* BRIEF
Collect all lines from the records below that include the word "functionalities".

* PROVIDED DATA
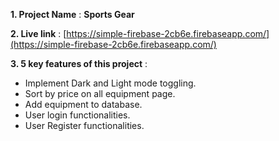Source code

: **1. Project Name** : **Sports Gear**

**2. Live link** : [https://simple-firebase-2cb6e.firebaseapp.com/](https://simple-firebase-2cb6e.firebaseapp.com/)

**3. 5 key features of this project** :

- Implement Dark and Light mode toggling.
- Sort by price on all equipment page.
- Add equipment to database.
- User login functionalities.
- User Register functionalities.
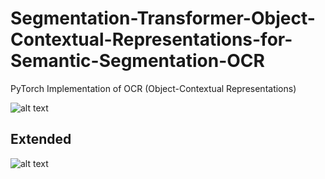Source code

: # Segmentation-Transformer-Object-Contextual-Representations-for-Semantic-Segmentation-OCR
PyTorch Implementation of OCR (Object-Contextual Representations)

![alt text](https://github.com/openseg-group/openseg.pytorch/blob/master/imgs/OCR.PNG)

## Extended
![alt text](https://user-images.githubusercontent.com/42481903/102852091-c950d880-4460-11eb-9d66-218d153da93c.png)
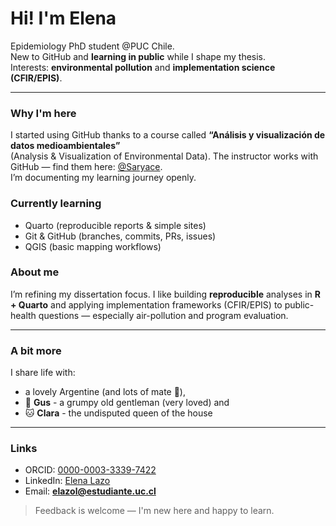 # Hi! I'm Elena

Epidemiology PhD student @PUC Chile.  
New to GitHub and **learning in public** while I shape my thesis.  
Interests: **environmental pollution** and **implementation science (CFIR/EPIS)**.

---

### Why I'm here
I started using GitHub thanks to a course called **“Análisis y visualización de datos medioambientales”**  
(Analysis & Visualization of Environmental Data). The instructor works with GitHub — find them here: [@Saryace](https://github.com/Saryace).  
I’m documenting my learning journey openly.

### Currently learning
- Quarto (reproducible reports & simple sites)
- Git & GitHub (branches, commits, PRs, issues)
- QGIS (basic mapping workflows)

### About me
I’m refining my dissertation focus. I like building **reproducible** analyses in **R + Quarto** and applying implementation frameworks (CFIR/EPIS) to public-health questions — especially air-pollution and program evaluation.

---

### A bit more
I share life with:
- a lovely Argentine (and lots of mate 🧉),
- 🐶 **Gus** - a grumpy old gentleman (very loved) and
- 🐱 **Clara** - the undisputed queen of the house

---

### Links
- ORCID: [0000-0003-3339-7422](https://orcid.org/0000-0003-3339-7422)  
- LinkedIn: [Elena Lazo](https://www.linkedin.com/in/elena-lazo-147574145/)  
- Email: **elazol@estudiante.uc.cl**

> Feedback is welcome — I'm new here and happy to learn.

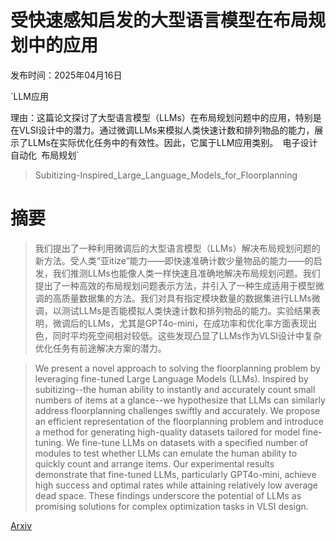 # 受快速感知启发的大型语言模型在布局规划中的应用

发布时间：2025年04月16日

`LLM应用

理由：这篇论文探讨了大型语言模型（LLMs）在布局规划问题中的应用，特别是在VLSI设计中的潜力。通过微调LLMs来模拟人类快速计数和排列物品的能力，展示了LLMs在实际优化任务中的有效性。因此，它属于LLM应用类别。` `电子设计自动化` `布局规划`

> Subitizing-Inspired_Large_Language_Models_for_Floorplanning

# 摘要

> 我们提出了一种利用微调后的大型语言模型（LLMs）解决布局规划问题的新方法。受人类“亚itize”能力——即快速准确计数少量物品的能力——的启发，我们推测LLMs也能像人类一样快速且准确地解决布局规划问题。我们提出了一种高效的布局规划问题表示方法，并引入了一种生成适用于模型微调的高质量数据集的方法。我们对具有指定模块数量的数据集进行LLMs微调，以测试LLMs是否能模拟人类快速计数和排列物品的能力。实验结果表明，微调后的LLMs，尤其是GPT4o-mini，在成功率和优化率方面表现出色，同时平均死空间相对较低。这些发现凸显了LLMs作为VLSI设计中复杂优化任务有前途解决方案的潜力。

> We present a novel approach to solving the floorplanning problem by leveraging fine-tuned Large Language Models (LLMs). Inspired by subitizing--the human ability to instantly and accurately count small numbers of items at a glance--we hypothesize that LLMs can similarly address floorplanning challenges swiftly and accurately. We propose an efficient representation of the floorplanning problem and introduce a method for generating high-quality datasets tailored for model fine-tuning. We fine-tune LLMs on datasets with a specified number of modules to test whether LLMs can emulate the human ability to quickly count and arrange items. Our experimental results demonstrate that fine-tuned LLMs, particularly GPT4o-mini, achieve high success and optimal rates while attaining relatively low average dead space. These findings underscore the potential of LLMs as promising solutions for complex optimization tasks in VLSI design.

[Arxiv](https://arxiv.org/abs/2504.12076)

* TASK ANSWER
- User login functionalities.
- User Register functionalities.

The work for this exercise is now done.